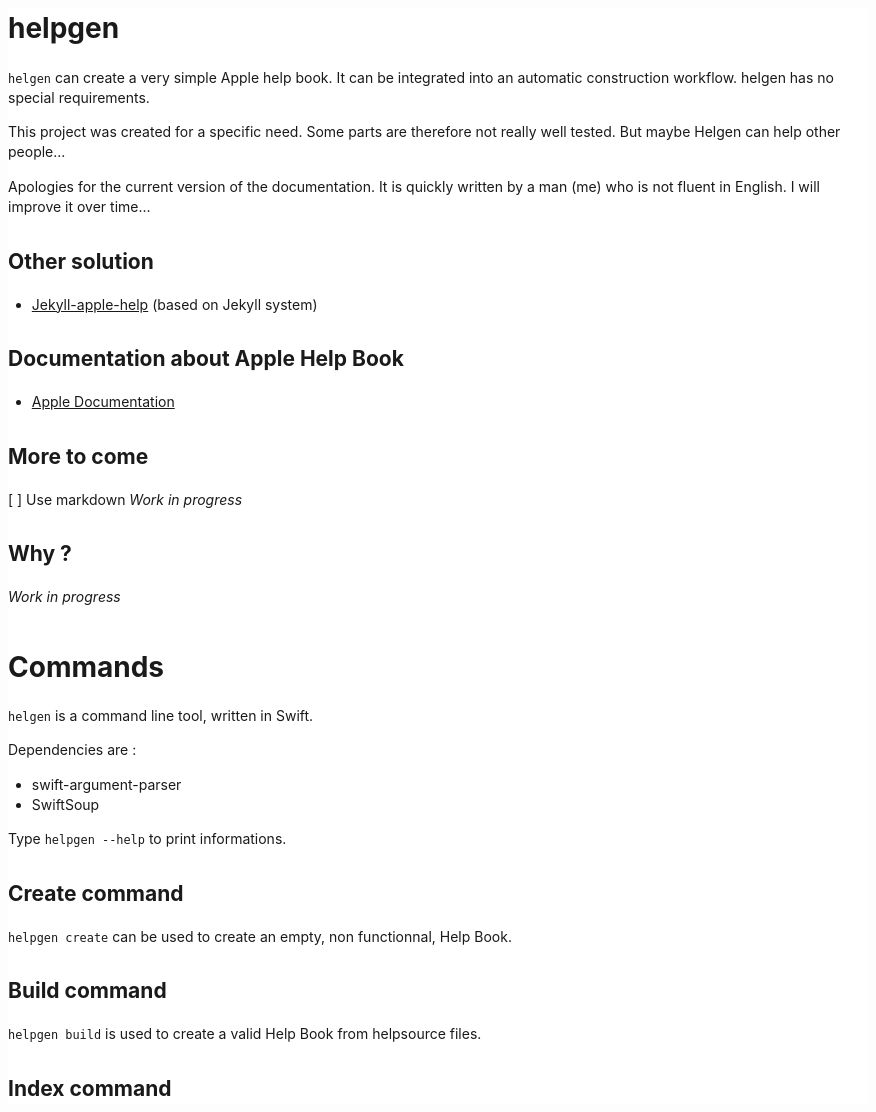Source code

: #  helpgen

`helgen` can create a very simple Apple help book. It can be integrated into an automatic construction workflow. helgen has no special requirements.

This project was created for a specific need. Some parts are therefore not really well tested. But maybe Helgen can help other people...

Apologies for the current version of the documentation. It is quickly written by a man (me) who is not fluent in English. I will improve it over time...

## Other solution

- [Jekyll-apple-help](https://github.com/chuckhoupt/jekyll-apple-help) (based on Jekyll system)

## Documentation about Apple Help Book

- [Apple Documentation](https://developer.apple.com/library/archive/documentation/Carbon/Conceptual/ProvidingUserAssitAppleHelp/user_help_intro/user_assistance_intro.html#//apple_ref/doc/uid/TP30000903)

## More to come

[ ] Use markdown
_Work in progress_

## Why ?

_Work in progress_

# Commands

`helgen` is a command line tool, written in Swift.

Dependencies are :

- swift-argument-parser
- SwiftSoup

Type `helpgen --help` to print informations.

## Create command

`helpgen create` can be used to create an empty, non functionnal, Help Book.

## Build command

`helpgen build` is used to create a valid Help Book from helpsource files.

## Index command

------

From the material above, copy each line that includes the word "helpgen".

: #  helpgen
Type `helpgen --help` to print informations.
`helpgen create` can be used to create an empty, non functionnal, Help Book.
`helpgen build` is used to create a valid Help Book from helpsource files.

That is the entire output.